Le blogging est un marathon. Pas un sprint. Tu vas écrire des centaines d’articles, créer des centaines d’épingles, répondre à des centaines de questions.
Si le sujet ne t’allume pas un minimum, c’est intenable sur la durée.
La règle : trouve l’intersection entre ce qui est rentable, ce qui t’intéresse, et ce pour quoi tu peux développer une expertise crédible. C’est le sweet spot.
Et si la technique — créer le blog, gérer Pinterest, optimiser les épingles — est ce qui te freine dans cette équation, sache que c’est exactement ce que je fais pour mes clients avec mon service de création et redesign de blog WordPress optimisé Pinterest. Je construis la machine technique pendant que toi, tu te concentres sur le contenu et la stratégie. Tu gagnes des semaines de galère et tu démarres sur des fondations solides.
Le diagnostic final
Si tu te reconnais dans une de ces 7 niches, ne panique pas.
Mieux vaut le savoir maintenant qu’après avoir investi un an de ta vie dans un projet condamné d’avance.

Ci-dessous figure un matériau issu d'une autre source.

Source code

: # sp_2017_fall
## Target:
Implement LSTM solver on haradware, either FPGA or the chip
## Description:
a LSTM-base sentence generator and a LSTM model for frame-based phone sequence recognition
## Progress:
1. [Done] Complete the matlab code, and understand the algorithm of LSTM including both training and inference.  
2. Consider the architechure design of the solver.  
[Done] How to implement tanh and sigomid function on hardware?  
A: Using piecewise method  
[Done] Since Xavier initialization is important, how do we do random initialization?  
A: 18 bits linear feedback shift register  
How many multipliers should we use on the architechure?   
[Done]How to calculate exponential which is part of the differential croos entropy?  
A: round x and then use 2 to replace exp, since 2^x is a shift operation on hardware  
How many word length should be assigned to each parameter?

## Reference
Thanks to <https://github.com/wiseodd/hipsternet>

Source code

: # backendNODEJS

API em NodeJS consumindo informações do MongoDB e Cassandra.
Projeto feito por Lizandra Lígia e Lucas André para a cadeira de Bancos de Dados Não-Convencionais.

Tu as le droit de pivoter. De changer. De recommencer. Les meilleurs entrepreneurs sont ceux qui reconnaissent leurs erreurs vite et qui corrigent le tir.
Et si tu n’as pas encore choisi ta niche — tant mieux. Tu as maintenant une liste de 7 pièges à éviter. Ça te place déjà des kilomètres devant la majorité des débutants qui foncent tête baissée sans réfléchir.
Choisis bien. Construis intelligemment. Et bâtis quelque chose qui dure.
Parce que la différence entre un blog qui meurt et un blog qui vit, elle ne se joue pas dans le design. Ni dans les plugins. Ni dans la fréquence de publication.
Elle se joue dès le premier choix. Le choix de la niche.
Fais-le bien, et tout le reste suivra.